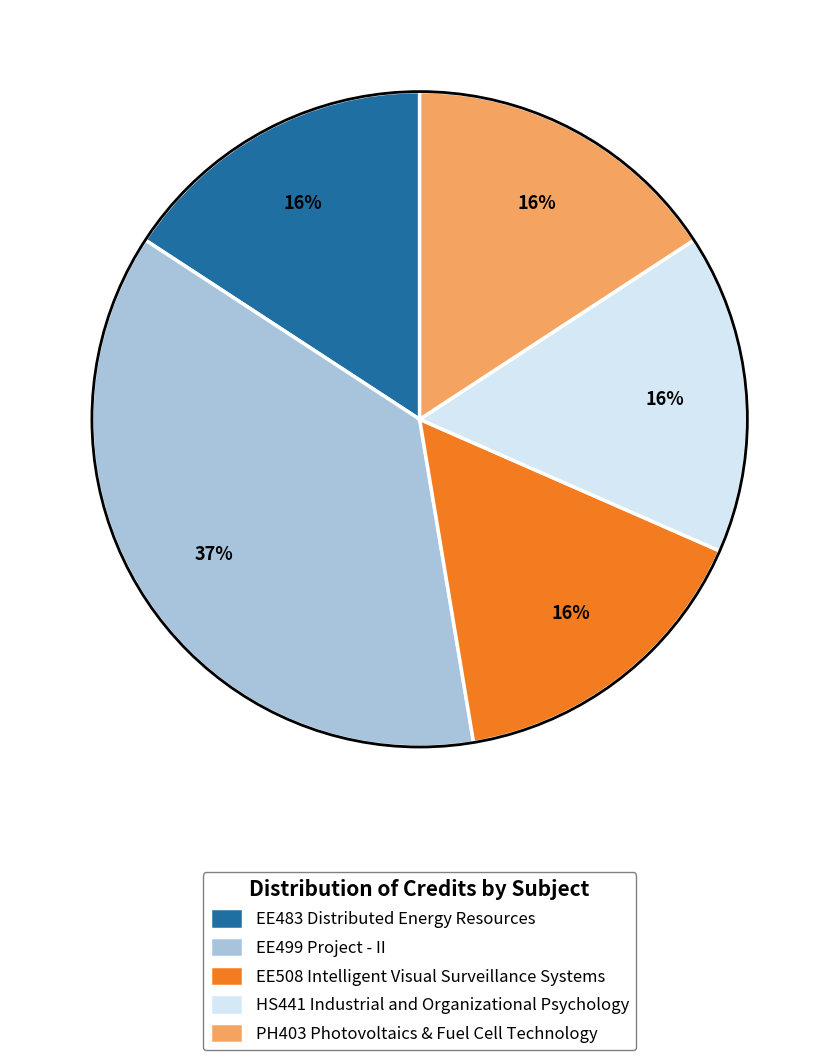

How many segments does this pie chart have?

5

...

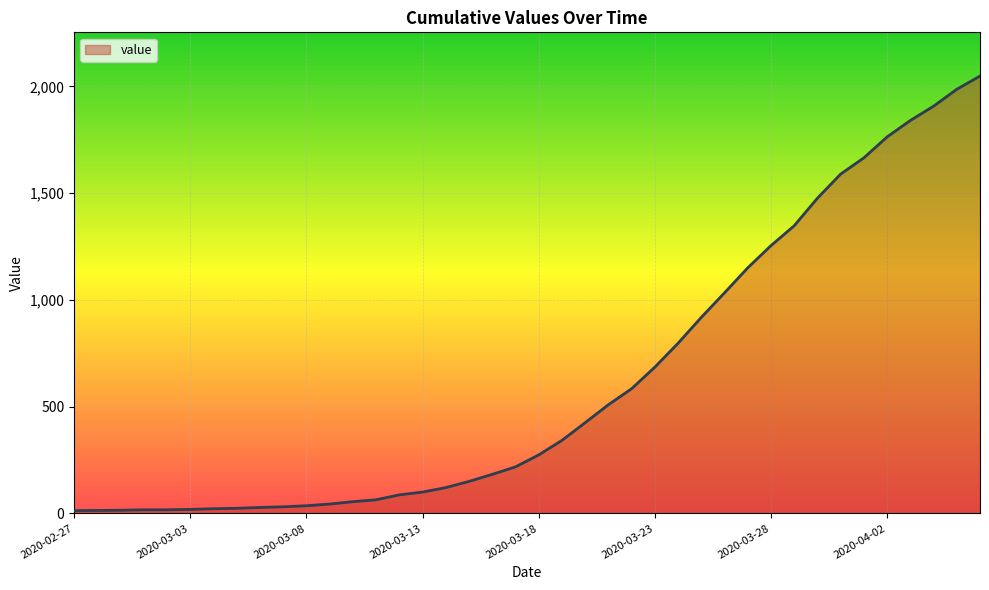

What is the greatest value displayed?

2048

* * *

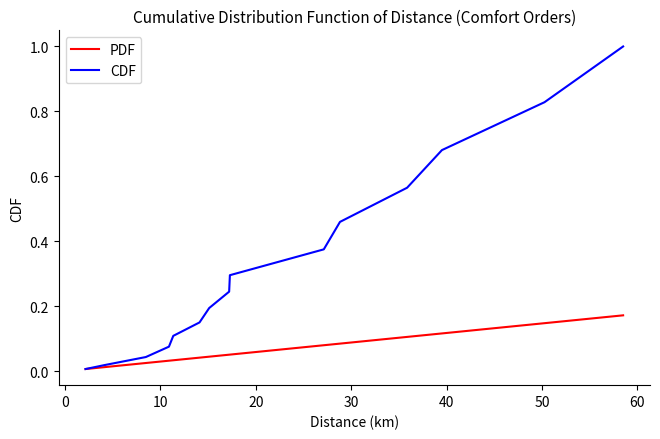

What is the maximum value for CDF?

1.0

▶ **Exercise aim**: Count the lines of the records above that contain the string "What", treating uppercase and lowercase letters as different. Reply with the number alone.

▶ **Result for this exercise**: 2